Would you copy out the whole listing exactly as given?

------------

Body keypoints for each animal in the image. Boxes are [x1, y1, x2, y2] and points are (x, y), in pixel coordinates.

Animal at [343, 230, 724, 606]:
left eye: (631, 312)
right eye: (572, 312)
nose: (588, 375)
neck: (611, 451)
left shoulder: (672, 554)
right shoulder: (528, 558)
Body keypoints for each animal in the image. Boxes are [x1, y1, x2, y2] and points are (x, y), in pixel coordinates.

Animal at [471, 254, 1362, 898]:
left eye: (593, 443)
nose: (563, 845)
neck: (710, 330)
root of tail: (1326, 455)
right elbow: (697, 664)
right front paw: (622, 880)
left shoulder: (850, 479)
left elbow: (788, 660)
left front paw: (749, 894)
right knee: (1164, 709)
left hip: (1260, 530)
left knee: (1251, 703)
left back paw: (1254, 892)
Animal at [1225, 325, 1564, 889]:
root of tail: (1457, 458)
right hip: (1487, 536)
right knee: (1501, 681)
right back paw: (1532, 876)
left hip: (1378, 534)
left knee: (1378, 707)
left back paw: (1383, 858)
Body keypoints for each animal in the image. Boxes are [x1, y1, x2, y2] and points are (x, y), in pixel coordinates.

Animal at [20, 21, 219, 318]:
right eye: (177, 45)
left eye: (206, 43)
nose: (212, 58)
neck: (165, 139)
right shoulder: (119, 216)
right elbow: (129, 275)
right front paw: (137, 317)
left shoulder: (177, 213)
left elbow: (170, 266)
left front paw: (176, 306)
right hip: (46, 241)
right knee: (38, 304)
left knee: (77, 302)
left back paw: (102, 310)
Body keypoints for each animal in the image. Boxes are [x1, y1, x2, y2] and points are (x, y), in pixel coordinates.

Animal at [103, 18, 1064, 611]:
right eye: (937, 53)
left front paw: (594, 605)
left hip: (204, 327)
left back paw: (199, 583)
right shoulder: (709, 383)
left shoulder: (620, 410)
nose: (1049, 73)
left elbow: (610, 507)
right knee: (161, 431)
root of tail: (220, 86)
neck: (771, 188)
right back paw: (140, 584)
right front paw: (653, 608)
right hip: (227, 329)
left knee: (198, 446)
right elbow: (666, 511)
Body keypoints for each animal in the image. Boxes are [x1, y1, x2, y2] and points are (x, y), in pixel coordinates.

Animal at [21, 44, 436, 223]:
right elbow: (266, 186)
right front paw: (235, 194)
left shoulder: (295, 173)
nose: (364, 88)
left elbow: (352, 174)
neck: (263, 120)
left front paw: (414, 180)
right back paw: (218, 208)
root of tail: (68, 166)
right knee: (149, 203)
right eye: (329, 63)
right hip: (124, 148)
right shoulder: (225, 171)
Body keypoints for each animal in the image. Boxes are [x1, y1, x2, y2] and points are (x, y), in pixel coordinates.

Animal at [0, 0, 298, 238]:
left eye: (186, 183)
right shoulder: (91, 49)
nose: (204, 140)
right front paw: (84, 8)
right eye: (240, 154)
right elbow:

------------

Solution for this problem –
Body keypoints for each animal in the image. Boxes are [x1, y1, x2, y2] and points are (x, y), in pixel coordinates.

Animal at [343, 230, 724, 606]:
left eye: (631, 312)
right eye: (572, 312)
nose: (588, 375)
neck: (611, 451)
left shoulder: (672, 554)
right shoulder: (528, 558)
Body keypoints for each animal in the image. Boxes are [x1, y1, x2, y2] and points are (x, y), in pixel coordinates.

Animal at [471, 254, 1362, 898]:
left eye: (593, 443)
nose: (563, 845)
neck: (710, 330)
root of tail: (1326, 455)
right elbow: (697, 664)
right front paw: (622, 880)
left shoulder: (850, 479)
left elbow: (788, 660)
left front paw: (749, 894)
right knee: (1164, 709)
left hip: (1260, 530)
left knee: (1251, 703)
left back paw: (1254, 892)
Animal at [1225, 325, 1564, 889]:
root of tail: (1457, 458)
right hip: (1487, 536)
right knee: (1501, 681)
right back paw: (1532, 876)
left hip: (1378, 534)
left knee: (1378, 707)
left back paw: (1383, 858)
Body keypoints for each animal in the image. Boxes are [x1, y1, x2, y2] and points are (x, y), in pixel coordinates.

Animal at [20, 21, 219, 318]:
right eye: (177, 45)
left eye: (206, 43)
nose: (212, 58)
neck: (165, 139)
right shoulder: (119, 216)
right elbow: (129, 275)
right front paw: (137, 317)
left shoulder: (177, 213)
left elbow: (170, 266)
left front paw: (176, 306)
right hip: (46, 241)
right knee: (38, 304)
left knee: (77, 302)
left back paw: (102, 310)
Body keypoints for each animal in the image. Boxes are [x1, y1, x2, y2] and points are (x, y), in pixel coordinates.

Animal at [103, 18, 1064, 611]:
right eye: (937, 53)
left front paw: (594, 605)
left hip: (204, 327)
left back paw: (199, 583)
right shoulder: (709, 383)
left shoulder: (620, 410)
nose: (1049, 73)
left elbow: (610, 507)
right knee: (161, 431)
root of tail: (220, 86)
neck: (771, 188)
right back paw: (140, 584)
right front paw: (653, 608)
right hip: (227, 329)
left knee: (198, 446)
right elbow: (666, 511)
Body keypoints for each animal in the image. Boxes are [x1, y1, x2, y2] and points are (x, y), in pixel coordinates.

Animal at [21, 44, 436, 223]:
right elbow: (266, 186)
right front paw: (235, 194)
left shoulder: (295, 173)
nose: (364, 88)
left elbow: (352, 174)
neck: (263, 120)
left front paw: (414, 180)
right back paw: (218, 208)
root of tail: (68, 166)
right knee: (149, 203)
right eye: (329, 63)
right hip: (124, 148)
right shoulder: (225, 171)
Body keypoints for each animal in the image. Boxes are [x1, y1, x2, y2] and points are (x, y), in pixel coordinates.

Animal at [0, 0, 298, 238]:
left eye: (186, 183)
right shoulder: (91, 49)
nose: (204, 140)
right front paw: (84, 8)
right eye: (240, 154)
right elbow:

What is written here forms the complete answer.